It was at the AFC U-16 Asian Women’s Championships in 2007 that Korea DPR midfielder Jon Myong Hwa introduced her talents to the wider world. Aged only 14 at the time, the then No10 orchestrated her side’s attacks and showed her instinct for goal, never more impressively than in the final against Japan, scoring twice in her side’s 3-0 win and turning in a performance that would make her an ever-present in her country’s national youth sides.
What followed was even more eye-catching. At the FIFA U-17 Women’s World Cup New Zealand 2008 she scored four times on the North Koreans’ march to the title, finishing third in the race for the adidas Golden Shoe, awarded to the competition’s leading goalscorer.
Yet, having embarked on what seemed destined to be a successful career as an attacking midfielder, Myong Hwa was then forced to make an unexpected adjustment. Though selected for the FIFA U-20 Women’s World Cup Germany 2010, she suddenly found herself switched to a holding role, just in front of the defence.
“Up to then I’d always played in attacking positions, but the coaches who were in charge at the time saw a place for me as a more withdrawn midfielder,” she told FIFA.com. “They felt I could do a job defending and distributing the ball from the back because I was a good passer and could read the game well.”

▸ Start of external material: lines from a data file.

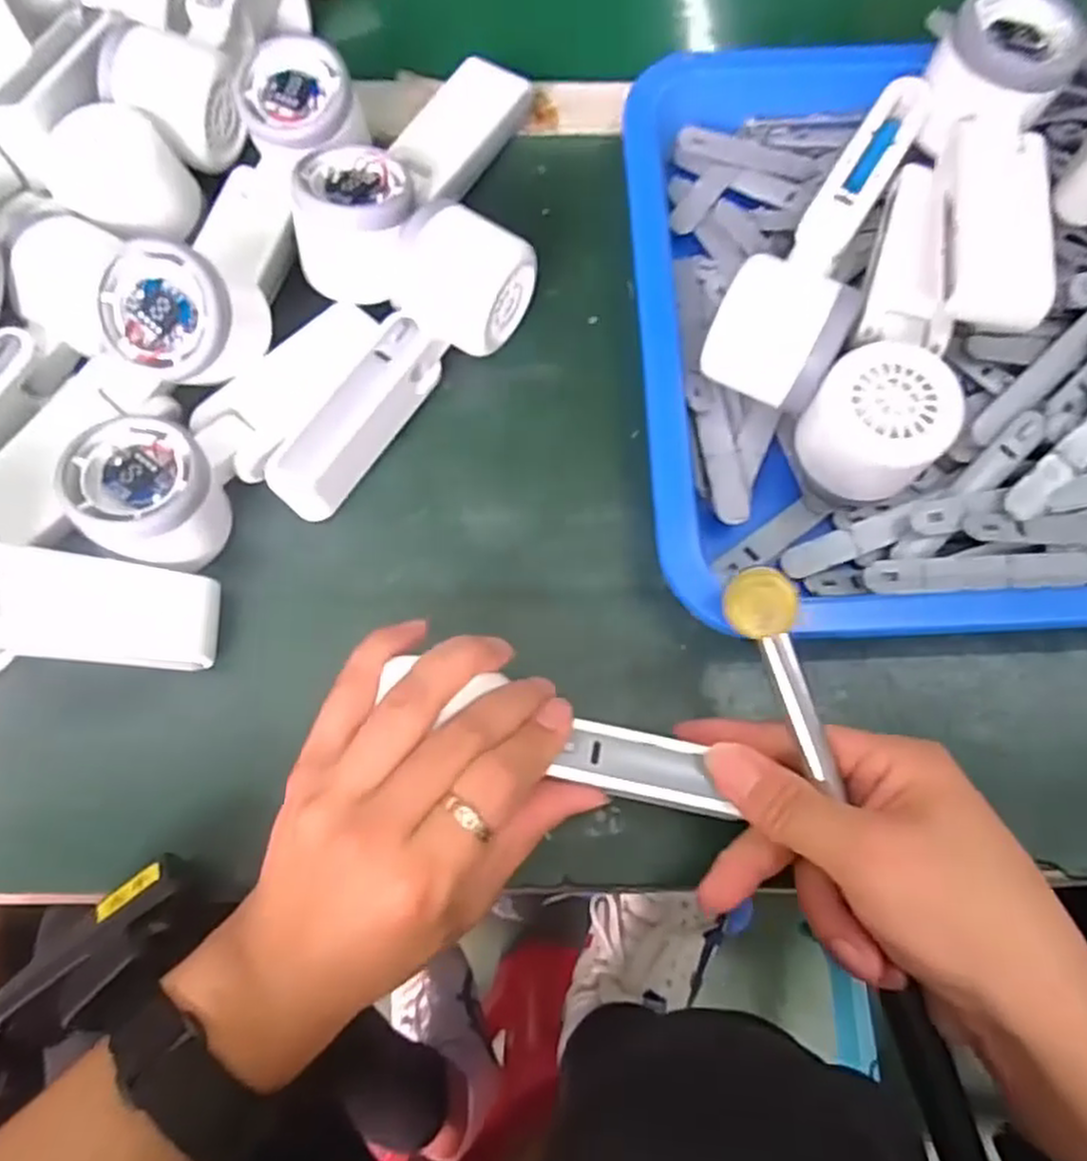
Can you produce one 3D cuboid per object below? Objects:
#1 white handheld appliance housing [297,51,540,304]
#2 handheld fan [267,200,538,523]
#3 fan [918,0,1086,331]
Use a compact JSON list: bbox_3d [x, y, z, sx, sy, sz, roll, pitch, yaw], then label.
[{"bbox_3d":[-0.066,-0.215,0.381,0.054,0.055,0.160,26,73,8],"label":"white handheld appliance housing"},{"bbox_3d":[-0.070,-0.101,0.347,0.058,0.051,0.165,30,74,9],"label":"handheld fan"},{"bbox_3d":[0.201,-0.183,0.324,0.051,0.046,0.161,8,72,2],"label":"fan"}]

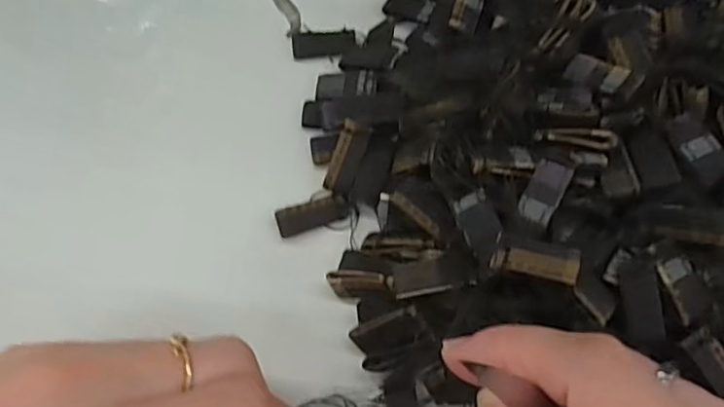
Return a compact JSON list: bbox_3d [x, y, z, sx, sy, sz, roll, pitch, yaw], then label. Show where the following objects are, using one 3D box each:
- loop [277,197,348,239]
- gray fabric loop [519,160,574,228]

Such were her all-round the abilities that the change seemed to be a logical one. As Myong Hwa bashfully explained, however, things did not turn out as planned: “The problem was that I made too many mistakes at that tournament because I just wasn’t used to playing that role. I kept shooting off into attack and forgetting about my main job, which was to defend.”
Though Germany 2010 proved to be a major disappointment, Myong Hwa, who was still only 15 at the time, was mature enough to draw some conclusions from the experience.
“I realised that I couldn’t put pressure on myself and that I’d get used to things in time. What I needed to do was play more,” she added, pointing to her appearances at last year’s FIFA Women’s World Cup™ in Germany and at the Women’s Olympic Football Tournament London 2012. “I came to understand what my job was in the next few tournaments. I knew that I had to defend first and organise our attacks. That’s in my mind all the time now.”
Watching Barcelona matches also helped her develop her new craft, one pursued to perfection by Barça lynchpin Xavi: “He’s an extremely intelligent player. He always makes himself available, passes well and knows how to build moves. He knows his role in the team and sticks to his style of play. I think that’s important and it’s something I try and copy.”
Now wearing the No8 shirt, the converted defensive midfielder has shown that the long, hard process she has been through was all worthwhile. Confident of her capacities at Japan 2012, she has proved exceptional in shielding her defence and bringing the ball out from deep positions.
An example of that came in the decisive group match against Canada, when she had a direct hand in setting up her side’s opening goal, winning the ball at the back and providing an expert assist for Kim Un Hwa. “She’s an important part of the team,” confirmed Korea DPR coach Sun Ui Gun. “The job she does gives the players up front the freedom to attack.”
Now more seldom seen in forward positions and working much harder for a side that has already amassed 15 goals in Japan, Myong Hwa is essential to the balance of the North Korean line-up. A secret weapon with a formidable bank of experience, she is sure to prove vital in the rest of the campaign.
“I don’t mind defending, but that attacking instinct is still in me,” she concluded with a smile. “I’m going to carry on playing my game but if the opportunity arises, I’m going to get forward. I think about scoring all the time.”
The message for USA, Korea DPR’s opponents in Friday’s quarter-final in Saitama, is clear: as well as keeping one eye on the opposition forwards, they will be well advised to watch out for the elegant ball-player stepping up from deep.